On Fri, Feb 07, 2025 at 05:18:48AM +0100, Christoph Hellwig wrote:
> On Thu, Feb 06, 2025 at 12:50:21PM -0800, Darrick J. Wong wrote:
> > On Thu, Feb 06, 2025 at 07:44:26AM +0100, Christoph Hellwig wrote:
> > > Currently each metabtree inode has it's own space reservation to ensure
> > > it can be expanded to the maximum size.  This is not very efficient as it
> > > requires a large number of blocks to be set aside that can't be used at
> > > all by other btrees.
> > > 
> > > Switch to a model that uses a global pool instead in preparation for
> > > reducing the amount of reserved space.
> > 
> > ...because inodes draw from the global pool, so there's no reason to
> > compartmentalize each rt rmap btree's reservation like we do for per-AG
> > rmap btrees, right?
> 
> Yes.
> 
> > > -	to_resv = ip->i_meta_resv_asked - (ip->i_nblocks + ip->i_delayed_blks);
> > > +	to_resv = mp->m_metafile_resv_target -
> > > +		(mp->m_metafile_resv_used + mp->m_metafile_resv_avail);
> > 
> > This separates accounting of the usage of the metadata btree (e.g.
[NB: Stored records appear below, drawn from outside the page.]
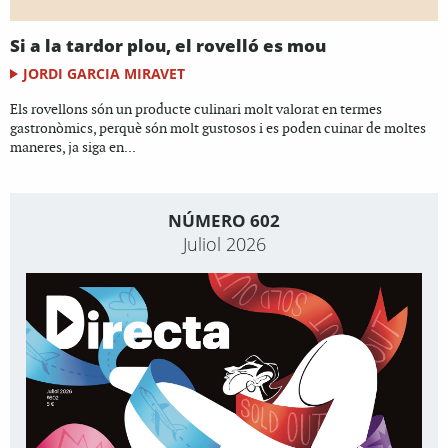
Si a la tardor plou, el rovelló es mou
JORDI GARCIA MIRAVET
Els rovellons són un producte culinari molt valorat en termes
gastronòmics, perquè són molt gustosos i es poden cuinar de moltes
maneres, ja siga en...
NÚMERO 602
Juliol 2026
> > rtrmapbt) from i_blocks, which is a convenient way to fix an accounting
> > bug if ever there's a metadir inode with a big enough xattr structure
> > that it blows out into a real ondisk block. So far I don't think that
> > happens in practice, but it's not impossible.
> > 
> 
> Heh.  I didn't think of that, but yes even if very theoretical at the
> moment.
> 
> > Clearly, the mapping of before to after is:
> > 
> > i_meta_resv_asked	-> m_metafile_resv_target
> > i_nblocks		-> m_metafile_resv_used
> > i_delayed_blks		-> m_metafile_resv_avail
> > 
> > Makes sense.  And I guess we still consider the reservations as "delayed
> > allocations" in the sense that we subtract from fdblocks and put the
> > same quantity into m_delalloc_blks.
> 
> Yes.
> 
> > > @@ -932,13 +932,17 @@ xrep_reap_metadir_fsblocks(
> > >  	xfs_rmap_ino_bmbt_owner(&oinfo, sc->ip->i_ino, XFS_DATA_FORK);
> 
> ...
> 
> > > +	/*
> > > +	 * Resize the reservations so that we don't fail to expand the btree.
> > > +	 */
> > > +	return xfs_metafile_resv_init(sc->mp);
> > 
> > I'm not sure this fixes the reservation correctly -- let's say we have a
> > busted btree inode with a 100 fsblock reservation that was using 20 fsb.
> > At mount, we'll have called xfs_dec_fdblocks for 100 - 20 = 80 fsb:
> > 
> > 	hidden_space = target - used;
> > 	xfs_dec_fdblocks(mp, hidden_space, true);
> > 
> > Then we rebuild it with a more compact 18 fsb btree.  Now we run
> > xfs_metafile_resv_init and it thinks it needs to call xfs_dec_fdblocks
> > for 100 - 18 = 82 fsb.  But we already reserved 80 for this file, so the
> > correct thing to do here is to xfs_dec_fdblocks 2fsb from fdblocks, not
> > another 82.
> 
> Hmm, yes.  If only we had a good test for this :)

You could populate an rt filesystem with a lot of small mappings, then
use magic debug switches to xfs_repair to rebuild the rt btrees with
half full leaf and node blocks, and then force online repair to rebuild
it.  Then it'll rebuild them with 75% full blocks.  Come to think of it,
IIRC online repair also has secret debug knobs for that kind of thing.

--D